Code structure optimization drastically reduced the time required to deploy new functionalities, from 2 months to just 2 weeks. Additionally, advanced analytics and integration with additional analytic tools empower our client to quickly react to dynamically changing business conditions. Business users were able to track and identify trends, patterns in client behavior and potential fraudulent activities.
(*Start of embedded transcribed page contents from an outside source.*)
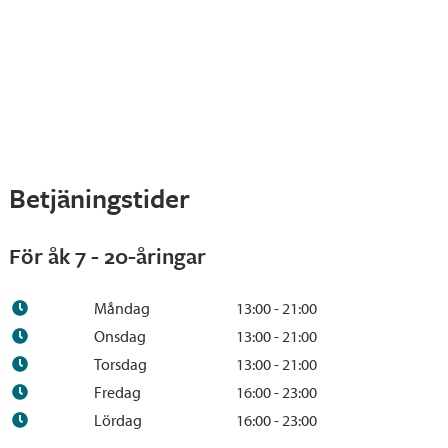
Betjäningstider
För åk 7 - 20-åringar
Måndag
13:00 - 21:00
Onsdag
13:00 - 21:00
Torsdag
13:00 - 21:00
Fredag
16:00 - 23:00
Lördag
16:00 - 23:00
All of this resulted in quick and efficient tools for predictive analytics and processing data in real time empowering our clients to fulfill their digital transformation strategy.

 

Management

Our product allows for controlling huge volumes of data on multiple levels of organization, ensuring security and reliability. Additionally, Azure’s Cloud Data Lake capabilities empower data owners to efficiently manage the information, scale the data-based processes and prepare configurations. At the same time introduced cloud computing enabled flexible resource management, allowing bank to pay only for what they actually use – ensuring lower costs and greater control over the data.

 

Legal compliance

Our solution passed all internal regulations and allowed for easier legal compliance due to emphasis on structure clarity, strict access control, data safety and information security. Due to our expertise we were also able to design solution quickly accepted by KNF (Financial Control Commission) – the highest financial oversight body in Poland, with power to accept or reject any cloud computing solution in financial institutions.